CONSIGNA DEL EJERCICIO = Continúa el relato sobre la estancia con la familia en Landa a partir de su última oración, la que cuenta la tarde en el monte buscando leña.

DOCUMENTO =
┌────────
Decimos que no pero nuestros bostezos nos contradicen y aceptamos una cama para tirarnos un rato, aunque la música y los cohetes serán despertadores constantes. Al rato nos llaman y vamos a la misa. Es muy curioso como conocemos el principal destino turístico de Landa: su misión franciscana, patrimonio mundial. De allí al entierro en el que participa hasta la policía del lugar, abriendo camino a la marcha fúnebre.
Volvemos a la casa de adobe y palo de Sabina, rancho de leño encendido, de café caliente y puertas abiertas. Ella, Cita y toda la familia nos insisten una y otra vez y día tras día, a comer y a beber. Gente humilde, de manos cayosas, de tajos en la piel, de corazón inmenso como su simpleza. Tacos, frijoles, tamales y todo lo que aparezca son ofrecidos con una generosidad que desborda, justamente allí, en casa de trabajadores desocupados. Ya es mediodía y aparece en escena alguien que no estuvo en el funeral: el pulque. Bebida ancestral, al tratarse del velorio de un niño no se considera que entre en escena porque los niños no beben. Ahí entendemos que lo servido la noche anterior recreó una especie de cumpleaños del pequeño. Pero ahora sí el “semen de los dioses” no distingue horas ni edad y donde falta el trabajo se bebe más, aunque muchos ya rechazan el vasito y tienen la cabeza puesta en cómo organizarse y crear una cooperativa que de chamba a la gente. 
Convivimos y charlamos con la familia de Don Luis, les contamos de nuestros hilos e historias, nos cuentan las suyas, sus penas, sus pasares y nos agradecen las tardes con ellos. Mientras debemos repensar la fecha del taller que habíamos planeado con Ale hacerlo en la canchita de futbol del barrio. Pero ya somos rehenes de Miguelito, Cristal y Mago que nos muestran sus cuevas en las montañas, desde donde sacan piedras para hacernos collares. Allí donde no llegan las consolas ni computadoras, por suerte está la naturaleza.
De tanta comida caliente está quedando poca leña y hay que ir a buscarla al supermercado: el monte. Hacia allá vamos todos con la consigna de sólo cortar lo seco y pasamos una tarde inolvidable.
└────────
DATOS PROPORCIONADOS =
┌────────
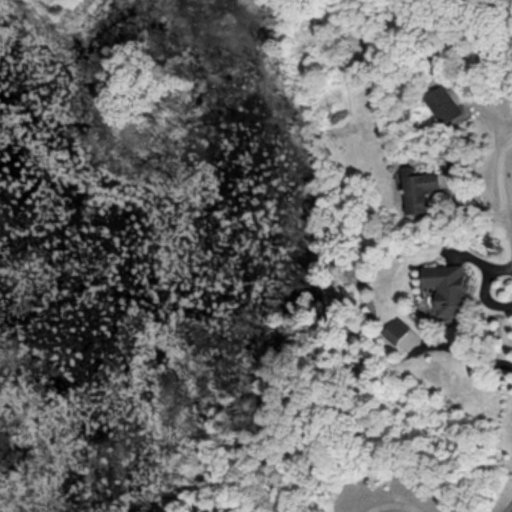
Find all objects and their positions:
road: (481, 40)
building: (446, 106)
road: (501, 186)
building: (423, 191)
building: (451, 288)
building: (398, 331)
road: (465, 352)
road: (393, 498)
road: (505, 505)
└────────
RESPUESTA A CONTINUACIÓN =
Corren los días y en el barrio la noche llega antes del horario pensado para el taller así que decidimos cambiar la estrategia y visitar la escuela primaria. Vamos con Don Luis y Ale como embajadores y a la hora tenemos que volver. Nos esperan los chicos de 5° y 6°, aunque Miguelito, que se escapó de la clase cuando nos vio en el patio, patalee porque no vamos a 2°, su grado. 
Realizamos los dos talleres y Mago se luce con sus compañeros, en dos días de talleres particulares en su casa, aprendió más figuras que nadie. Lo mismo Dani, ese pequeño hombre que muchas veces es el único sostén de la familia. Preparamos más hilos y ahora sí nos reunimos con toda la pibada bajo la luz del farol en pleno barrio. Se juntan tantos que una vecina vende golosinas en una carretilla. Con todas las edades juntas y sin horarios, el caos es hermoso y Cristal, Marce, Dani, Nando y Mago explican y aprenden. Muchos chicos ya conocen la pata de gallo y la “red de voleibol”. Con tanto profe dando vuelta y con la chispa ya prendida, no hacemos falta. Algunos, en su obligado rol de hombres fuertes, de pulque y brazos de tala, dicen que eso es para los niños, aunque ellos mismos no lleguen a los quince. Luego sabremos que cuando nadie los ve se darán la oportunidad de enredarse.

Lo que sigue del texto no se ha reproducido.